In most cases, woody biomass derived from the forest for energy applications today comes from either roundwood timber or forest residues recovered in conjunction with conventional harvesting activities. Certain bioenergy applications, including energy pellets, require or prefer clean fiber feedstock with very low bark content and soil contamination, which results in low ash content of the final product. Also, certain biofuel conversion technologies, specifically certain biochemical platforms, are best adapted to narrowly specified clean fiber feedstocks, often of a single species or species group. When clean fiber is required, conventional harvesting and debarking systems for pulpwood and other small diameter timber are commonly employed. These could include conventional longwood systems for delivering tree-length material to the conversion facility or in-woods chipping operations. In the former case, the timber would typically be debarked and chipped at the conversion facility. In the latter case, debarking would occur in the forest, usually by means of a flail debarking system, close-coupled to the chipper. In this case, clean chips are normally blown directly from the chipper outfeed into a chip van for delivery to the plant.
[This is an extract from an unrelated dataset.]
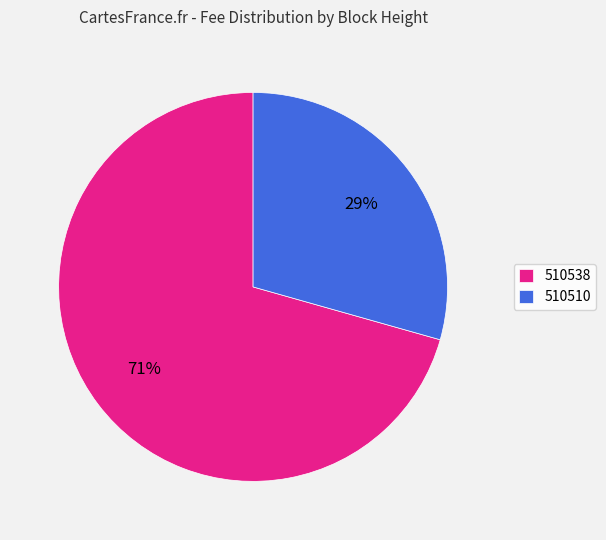

How many segments does this pie chart have?

2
Logistics associated with utilizing woody biomass from slash, tops, and unmerchantable stem portions produced as a by-product of logging operations depend on the type of harvesting method used. The majority of logging in North America uses ground-based harvesting systems, with a variety of skidder or forwarder types. However, on steep slopes (>40%), cable logging is required. Industrial forest ownerships in the western United States and Canada most commonly require a mix of ground-based and cable logging. The difference in systems has important implications for the cost of extracting woody biomass. In general, cable logging operations are both more expensive and less productive than ground-based logging operations. Landing sizes tend to be smaller due to the steep terrain, and logging roads are more difficult to navigate with conventional chip trailers. In particular, curve radii engineered for conventional log trucks in the western United States may not be suitable for possum-belly chip trailers. A variety of emerging options to productively transport biomass on low volume forest road networks designed for roundwood transport are described in Section 14.7. In this environment, it is rarely cost effective to handle logging residues using cable systems.
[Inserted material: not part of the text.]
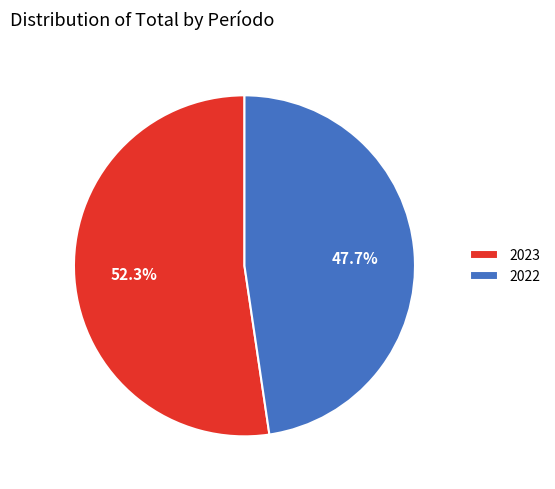

Combined, what portion of the pie is 2022 and 2023?

100.0%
14.1.1 Whole Tree Versus Cut-to-Length

As mentioned in the previous section, the distinction between cable and ground-based logging affects the production rate and cost of woody biomass utilization from logging residues. Within ground-based systems, feasibility of biomass extraction, production rates, and costs are further affected by the type of harvest and processing system in use. Whole tree harvesting that involves felling of stems with a feller-buncher, followed by grapple skidding or shovel logging to forward whole trees (including branches and tops) to roadside or a centralized landing, is, by design, paired with a processing method that accumulates loose woody biomass at the roadside. Processing with a grinder or chipper step at a landing or a concentration yard is then required, prior to subsequent transport. By contrast, in cut-to-length harvesting systems, stems are bucked into sawlogs in the woods by a feller — processor that delimbs and tops trees immediately after felling, at the location of the stump. Piled sawlogs are loaded by a log forwarder, which advances them to the landing. This process leaves the majority of logging residue in the woods following the initial harvesting and processing step (Figure 14.2), and thus requires an additional, separate slash bundler, slash forwarder, chipper-forwarder, or other equipment option to collect and move slash to the roadside. If slash is forwarded without processing, or is bundled and compressed for forwarding, it must then be ground or chipped at the roadside, a landing, or a concentration yard before transport. Figure 14.3 shows a small number of the many possible systems and equipment configurations available for moving logging slash from the woods to a conversion facility in whole tree and cut-to-length harvesting operations. From the figure, it is evident that there are various points at which comminution may occur, and the number of pieces of equipment that handle materials along the supply chain can range from very few to very many (Figure 14.4).

When in-woods residues are collected by a self-feeding chipper-forwarder, then, depend­ing on the system, they may be off-loaded directly from the chipper-forwarder to a chip van for subsequent transport. Open top ‘roll-off’ and hook lift containers are another useful option for advancing loose logging residues, either as a forwarder to advance residues to the roadside in cut-to-length operations, or to advance residues from the roadside to cen­tralized concentration depots in whole-tree harvesting. Following a grinding or chipping step at the roadside or concentration depot, chips or hog fuel may be conveyed directly onto a chip trailer for transport to a processing facility (as part of the step, e. g., via equipment outfeed), or it may be piled and loaded at a later time. For example, a large chip trucking contractor in Idaho has developed specialized, large capacity wheel loader buckets for load­ing hog fuel onto chip trucks with higher production rates than could be achieved with a conventional loader.